Flesh-colored Band-Aids
What? Blacks and Latinos don’t have flesh?
Good hair
It technically means healthy hair. So how did the term become synonymous with white folks’ hair? And since when did comb-overs become the picture of follicle health? And when was the last time you saw a combed-over Afro?
Gypsy
The Roma or Romani people who trace their roots primarily to central and eastern Europe and, before that, purportedly to Egypt, from which the word “gyp” comes. Because many of these different looking and different speaking Roma or Romani people migrated frequently and, in order to survive, cultivated a lifestyle of buying and selling goods from and to the foreigners they often encountered, there sometimes were business disputes that ultimately led to stereotyping them as con artists, hence the word “gyp” has become synonymous with “cheat.”
Hip! Hip! Hurray! (originally Hip! Hip! Hurrah!)
The “hip” is a notarica based on the first letters of “Hierosolyma Est Per ‘dita,” which is what German knights yelled to mean “Jerusalem is destroyed” during their so-called “Jew hunts” in the Middle Ages. You think maybe you should come up with a new celebratory cheer now?
Illegal immigrant
An immigrant is a human being. And a human being cannot be illegal. Ipso facto, there’s no such thing as an illegal immigrant. But what about the white settlers who invaded the red people’s land, killed many of them, forcibly relocated the survivors, and took their land at gunpoint? And didn’t Americans rob Arizona, California, Nevada, New Mexico, Texas and Utah, as well as parts of Colorado, Kansas, Oklahoma and Wyoming from Mexico? Well, I guess you should forget all that shit I just said about no illegal immigrants.
Indian summer
It’s the term for misleadingly warm weather during the fall or early winter months … similar to the misleading—and deceitful—nature of the so-called “savage Indian.” That’s not cool, or warm either!
Native Americans
Red men, women and children were here long before America existed. Calling them “Native Americans” is like calling Earthlings “Native New Martians” after the little green creatures with ray-guns conquer this planet.
On the warpath
If this is meant to refer to the white settlers who robbed, raped, pillaged and murdered, then it’s a historically precise phrase.
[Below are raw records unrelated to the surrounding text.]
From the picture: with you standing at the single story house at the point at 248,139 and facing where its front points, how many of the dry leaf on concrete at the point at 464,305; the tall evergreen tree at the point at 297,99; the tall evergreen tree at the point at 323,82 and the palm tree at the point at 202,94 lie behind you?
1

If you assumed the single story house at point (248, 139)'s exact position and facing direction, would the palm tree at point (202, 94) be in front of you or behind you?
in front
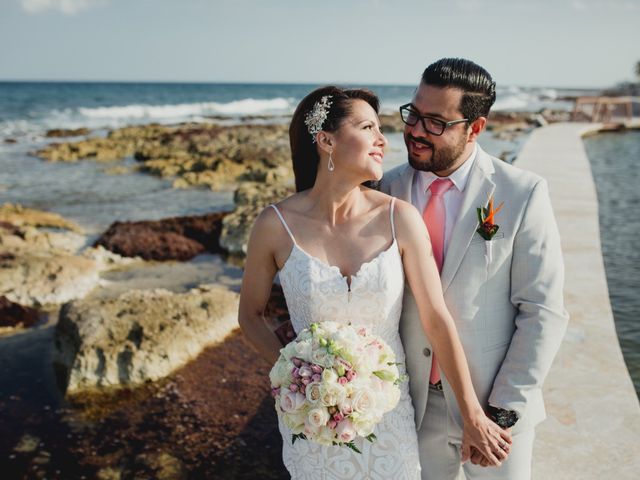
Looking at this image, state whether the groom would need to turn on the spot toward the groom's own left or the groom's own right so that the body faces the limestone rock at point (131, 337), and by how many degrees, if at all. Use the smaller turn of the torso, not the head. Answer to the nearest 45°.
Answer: approximately 90° to the groom's own right

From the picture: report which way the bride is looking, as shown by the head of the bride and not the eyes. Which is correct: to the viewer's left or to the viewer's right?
to the viewer's right

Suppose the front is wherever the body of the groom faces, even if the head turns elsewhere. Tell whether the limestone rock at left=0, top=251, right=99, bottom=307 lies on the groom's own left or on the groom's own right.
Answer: on the groom's own right

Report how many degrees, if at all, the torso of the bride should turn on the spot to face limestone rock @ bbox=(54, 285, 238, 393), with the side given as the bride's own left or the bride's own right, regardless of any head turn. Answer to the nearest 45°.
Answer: approximately 135° to the bride's own right

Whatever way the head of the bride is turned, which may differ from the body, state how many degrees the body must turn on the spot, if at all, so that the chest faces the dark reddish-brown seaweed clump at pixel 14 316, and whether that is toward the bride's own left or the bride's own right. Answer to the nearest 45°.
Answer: approximately 135° to the bride's own right

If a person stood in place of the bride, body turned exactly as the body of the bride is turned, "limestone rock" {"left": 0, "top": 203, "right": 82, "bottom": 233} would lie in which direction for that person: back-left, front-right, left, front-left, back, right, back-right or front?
back-right

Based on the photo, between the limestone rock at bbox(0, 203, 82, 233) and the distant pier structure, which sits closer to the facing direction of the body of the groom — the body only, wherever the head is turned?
the limestone rock

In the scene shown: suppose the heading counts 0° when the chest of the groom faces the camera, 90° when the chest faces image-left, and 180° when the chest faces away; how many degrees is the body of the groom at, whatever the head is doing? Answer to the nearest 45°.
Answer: approximately 45°

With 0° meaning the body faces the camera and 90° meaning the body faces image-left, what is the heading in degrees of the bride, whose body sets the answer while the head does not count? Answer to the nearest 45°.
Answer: approximately 0°

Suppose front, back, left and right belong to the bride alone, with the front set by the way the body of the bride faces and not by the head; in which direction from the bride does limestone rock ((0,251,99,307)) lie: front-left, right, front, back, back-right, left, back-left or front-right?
back-right

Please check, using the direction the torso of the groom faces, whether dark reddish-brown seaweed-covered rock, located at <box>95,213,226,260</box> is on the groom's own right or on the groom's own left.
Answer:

But if it’s meant to refer to red people who fought unsuccessfully to try to save their families and homes, then it’s racist bullshit.
Oriental
Why is it that Europeans believe the world (and even the universe) revolves around them as the center of everything? Oriental means eastern, thereby identifying Asian countries in terms of their location relative to Europe. And please don’t get me on the warpath about Egypt (a.k.a. Kemet). It’s not in the Middle East, dammit. It’s in North Africa, dammit.
Paddy wagon
It supposedly refers to large police vehicles that were needed to transport the large number of stereotypically intoxicated Irish folks, also called Patricks (as in St. Patrick’s), Pattys, or Paddys. However, there’s an opposing argument about the term, one that says it’s commendation not condemnation. It states that at the time when the phrase became popular, many policemen were Irish and those Irish cops drove police vans called paddy wagons. You decide, but only if you’re Irish because only Irish are allowed.
Russian roulette
John Bushnell, a Northwestern University professor of Russian history, found no evidence whatsoever that Russian soldiers or any other Russians invented or even popularized this psychotic game of suicide.
Voodoo economics
This is Ronald Reagan’s derogatory “anti-Haitian culture” term for supply-side economics—in other words, something based on unreal and impractical concepts, like spooky supernaturalism. See bad juju above, particularly the part about walking on water and coming back from the dead and being born from immaculate conception. Nothing unreal or impractical or spooky or supernatural about any of that. Of course not.